CovidCheck, télétravail…: une gestion RH de crise



Cinq entreprises racontent leur gestion des ressources humaines pendant la crise. (Photo: Mathilde Obert/Maison Moderne)

Cinq entreprises racontent leur gestion des ressources humaines pendant la crise. (Photo: Mathilde Obert/Maison Moderne)

Prise de décisions en matière de télétravail, d’application du CovidCheck, de communication aux équipes… Plusieurs entreprises racontent leur gestion des ressources humaines en cette période où les mesures sanitaires évoluent en permanence.

Chaque volet de cette crise sanitaire crée un nouveau défi pour les entreprises en matière de gestion des ressources humaines. Le confinement en 2020, les autotests , le télétravail, la prolongation, souvent au dernier moment, des accords avec les pays frontaliers à ce sujet, les isolements et quarantaines qui augmentent en ce début d’année … Le dernier en date: le CovidCheck , obligatoire au travail depuis le 15 janvier dans toutes les entreprises. Comment les sociétés, de différentes tailles et différents secteurs, gèrent-elles cela?
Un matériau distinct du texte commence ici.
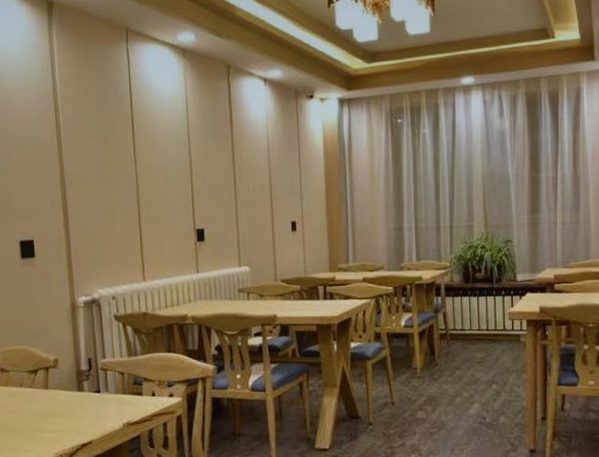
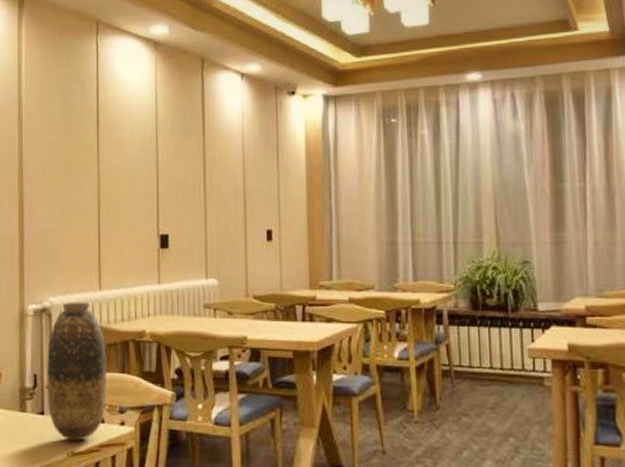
vase: none [99,292,156,413] -> present [47,302,107,441]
«Mi-décembre, nous avons communiqué en interne que nous allions le mettre en place en nous alignant sur les mesures gouvernementales», soit au 15 janvier, raconte Céline Seré de Lanauze, responsable des ressources humaines chez System Solutions. En précisant à ceux qui hésitaient à se faire vacciner «d’y réfléchir et d’éventuellement le faire» pour pouvoir profiter des tests offerts aux primovaccinés . Un rappel a été fait à la rentrée, le 10 janvier. 60% se sont inscrits sur la liste des vaccinés et guéris, les autres doivent se rendre à la réception chaque matin pour se faire checker. «La réceptionniste, en charge du CovidCheck et qui détient la liste, fait aussi un tour dans les bureaux au cas où.»

Pour l’instant, «nous n’avons pas eu de conflit», assure la responsable des ressources humaines de l’entreprise informatique de 56 salariés. «Certains se sont fait vacciner alors qu’ils n’étaient pas forcément pour, mais afin de se faciliter la vie». Elle a aussi dû répondre à beaucoup de questions sur la validité des certificats.

Des réunions tous les deux mois

En matière de télétravail, «il n’y a pas de différence entre les vaccinés et les non-vaccinés», a tranché l’entreprise. Soit deux jours de présentiel par semaine. Un autre sujet qui évolue au gré de la situation sanitaire.

«Le board se réunit tous les deux mois pour évaluer l’évolution et prendre des décisions», détaille Céline Seré de Lanauze.  Les «news» de l’intranet et les réunions Teams sont devenus des rendez-vous incontournables pour les salariés.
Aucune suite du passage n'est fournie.